Ultimate China Bookshelf #55: Jack Chen’s A Year in Upper Felicity
Life in a Chinese Village During the Cultural Revolution, published in 1973
Chen is uniquely qualified to write of life in Communist China. — Victor Wilson, El Paso Times
His narrative reveals how few of the joys of life Americans take for granted have been won by the Chinese farmers. Yet he makes a strong case for their betterment beginning with the Great Proletarian Cultural Revolution. — Floyd Logan, The Indianapolis News
Filled with detailed observations on, and about, his (Chen’s) experiences in Chinese communal living. — The Daily Times (Maryland)

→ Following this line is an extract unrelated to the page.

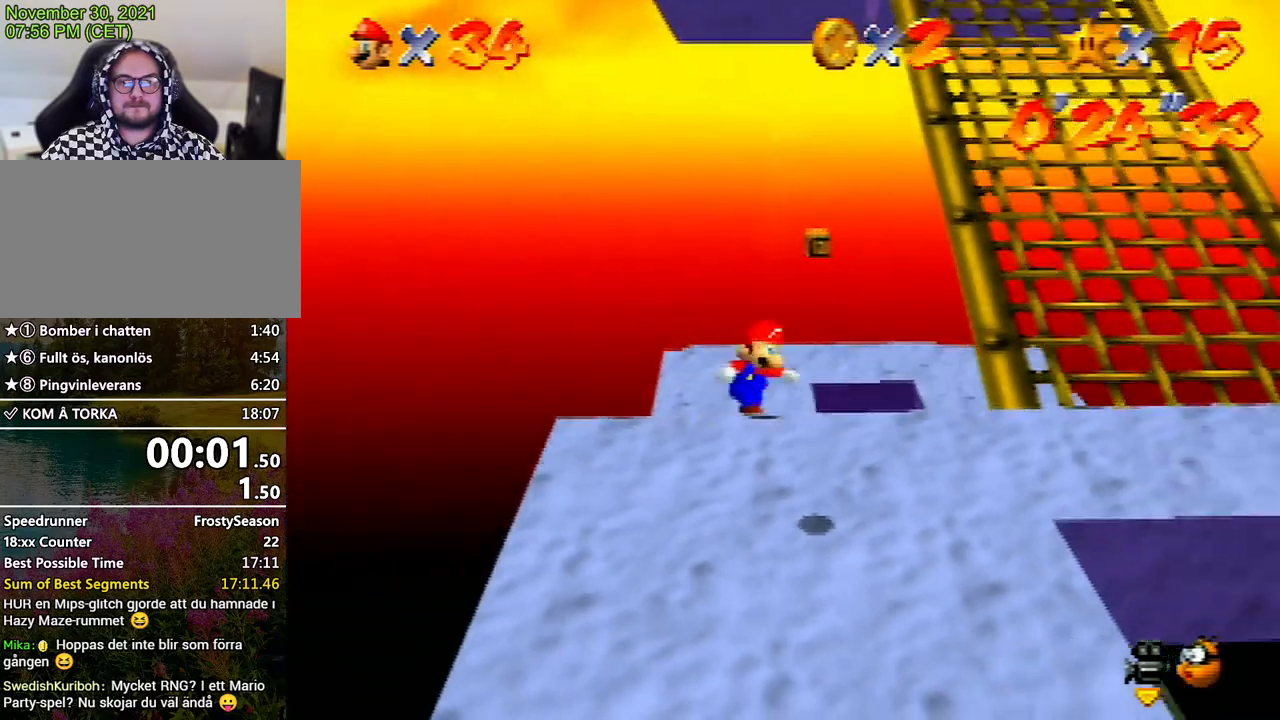
{"buttons": [], "left_stick": "up", "events": [[267, "left_stick", "right"], [367, "left_stick", "up-right"], [500, "left_stick", "up"]]}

Because this is a book filled with real village people it is filled with real human interest. It is a book for those who really want to know what it is like to live in 1970s rural China. — Maslyn Williams, The Liverpool Echo
Author Bio:
Jack Chen (1908-1995), alternatively Chen I-Wan and Chen Yifan, was the son of the Chinese Trinidadian lawyer and Republican-era Chinese foreign minister Eugene Chan (Chen Youren) and his French-Creole wife Aisy. Chen was a noted artist and cartoonist who spent time living in China, the UK, and the U.S. Chen lived a somewhat peripatetic early life — educated in London, later at Vhkutemas (the Russian state art and technical school), in Moscow before moving to Wuhan to work as a journalist and cartoonist in the mid-1930s. He was a talented artist, exhibiting cartoons, prints, and drawings in Europe and the U.S. to raise support for China in the War of Resistance against Japan. He served in the British military for part of World War II. In 1949 he returned to China, serving as a consultant to Peking Review and other pro-communist party publications in the 1950s. In addition to A Year in Upper Felicity, Chen wrote several other books, including Folk Arts of New China, The Sinkiang (Xinjiang) Story, and The Chinese of America. He died in Berkeley, California in 1995.